Nina lit et relit l'adresse sur l'enveloppe vieillie. Elle n'en croit pas ses yeux: "Julienne Astre, Le Campial, par Auriac l'Eglise, Cantal". C'est la soeur de son arrière grande tante; c'est bien elle. Celle dont elle a toujours entendu parler depuis qu'elle est née. Le modèle, l'exemple, le chemin à suivre. Aussitôt, Nina se saisit du paquet de lettre reçue par Julienne. Oui, l'expéditeur est bien Christophe Magne, 2ème compagnie, 1er bataillon, 151ème régiment d'infanterie, secteur S. Bastien lui aussi accuse le coup. Il n'a jamais été aussi proche de Christophe. Il sent qu'il touche au dénouement d'une histoire commencée il y a un siècle mais qui aujourd'hui devient presque la sienne. Il comprend maintenant qu'il s'est identifié à Christophe comme Nina a sourit à l'idée d'une continuité avec la vie de Julienne. Bastien prend les lettres du soldat, défait le fil qui les retenait prisonnières, les feuillette et se saisit de la dernière. Elle est datée du 16 décembre 1918:
« Julienne,
Ma souffrance est énorme. Je suis arrivé ce matin devant ta maison; une adresse que je me suis répétée des centaines de fois pendant mon calvaire. J'étais heureux. Un voile noir était en place sur la porte. J'ai pensé à un de tes vieux parents. Non, c'est de toi dont il s'est agit. Toi, la femme forte, toi qui m'a soutenu à la force de ta volonté alors que j'étais au front; toi, que j'imaginais à l'abri de la mort; tu pars avant moi. Cette mort que j'ai tellement côtoyée mais qu'une force a toujours su éloigner de moi. Des milliers de balles et d'obus m'ont épargné; la grippe que l'on dit Espagnole t'a emportée. J'avais imaginé le plus beau des avenirs pour nous deux. J'avais imaginé, moi le solitaire, toute ma vie à tes côtés. J'avais imaginé tenir ta main et ne jamais la lâcher. Le sort n'en a pas voulu. Mon rêve, notre rêve était il trop beau ? La vieille ferme n'abritera pas notre amour. Nous ne goûterons pas les saisons ensemble. Je ne sais pas ce que je vais devenir mais j'ai l'impression désormais de revenir à la case départ. Tu vois, je te parle et machinalement, je porte la main à ma poche. Il est là, il est toujours là, le cadeau que tu m'avais envoyé avec ton premier écrit. Il ne me quittera jamais. Il sera le lien éternel entre nous... »

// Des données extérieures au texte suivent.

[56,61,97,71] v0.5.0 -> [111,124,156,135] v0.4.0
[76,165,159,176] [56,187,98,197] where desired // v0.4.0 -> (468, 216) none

Bastien s'assoit; Nina s'assoit à ses côtés. Ils éprouvent le besoin de se resserrer. De réchauffer leurs coeurs attristés. Ils ont une histoire à continuer; des sentiments à partager. Cet amour que Julienne et Christophe n'ont pu qu'effleurer, ils vont eux le prendre à pleine main; chaque minute, chaque heure, chaque jour de leur vie. Et au fond de leur regard, il y aura toujours d'autres yeux: ceux de Julienne et Christophe qui n'auront pas vécu le bonheur après l'avoir entrevu.

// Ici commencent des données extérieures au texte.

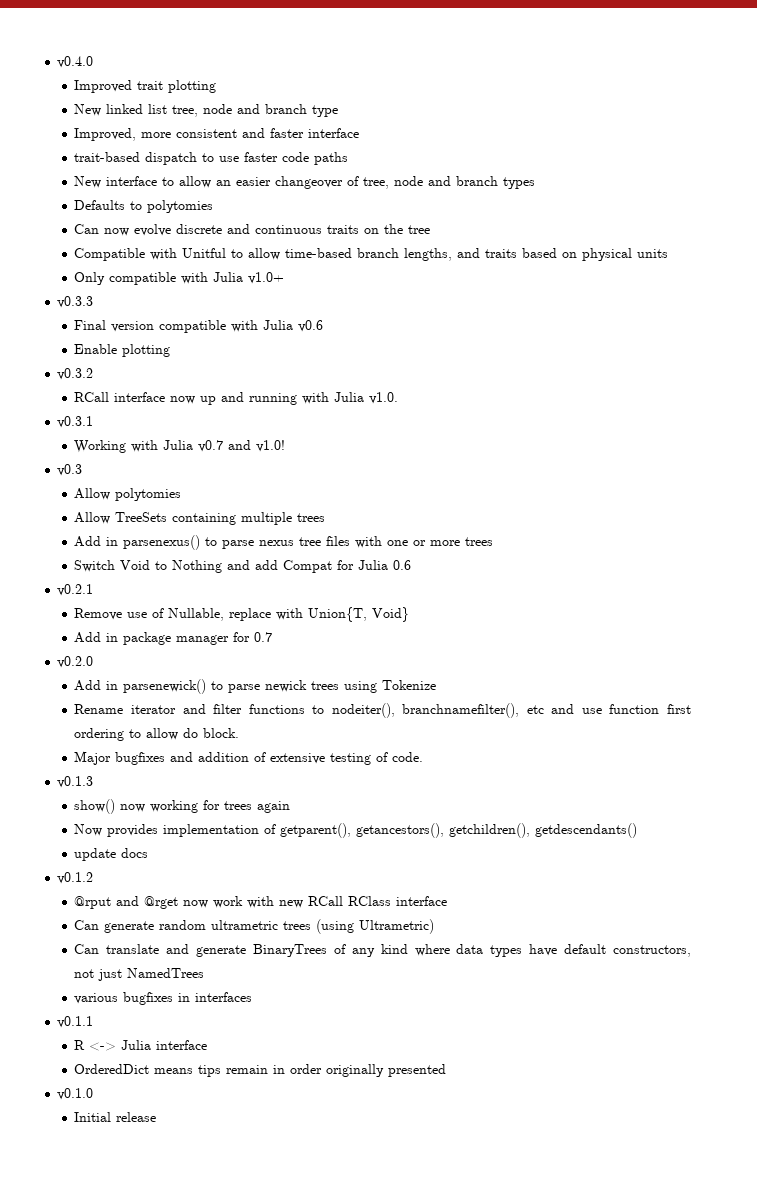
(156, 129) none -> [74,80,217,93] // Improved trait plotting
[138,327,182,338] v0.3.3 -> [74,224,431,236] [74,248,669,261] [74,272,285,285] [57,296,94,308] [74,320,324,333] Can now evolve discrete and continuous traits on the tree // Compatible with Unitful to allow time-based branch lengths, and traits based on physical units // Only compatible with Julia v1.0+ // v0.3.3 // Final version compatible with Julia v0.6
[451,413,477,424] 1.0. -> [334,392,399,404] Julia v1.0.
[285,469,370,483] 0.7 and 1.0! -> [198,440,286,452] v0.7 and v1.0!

Bastien se ressaisit. Se lève. Il va chercher la cassette qui se trouve au fond du coffre.
Elle est là. Refermée il y a longtemps et jamais ouverte. Il revient vers Nina. Les quatre mains sont à l'oeuvre. La cassette s'ouvre. Apparait alors le fameux cadeau: un bonnet de laine, bleu, blanc rouge, tricoté avec toute l'affection d'une marraine de guerre pour son filleul au front. Ils n'osent pas le toucher. Les quatre mains délaissent la cassette, se cherchent et se trouvent aussitôt. C'est donc ce bonnet que Christophe n'aura jamais quitté. Hiver comme été. Il est là. Sans trop avoir souffert de la guerre et du temps. Un bonnet comme un preuve: le temps n'efface rien si l'on veut tout garder. Nina et Bastien veulent tout garder.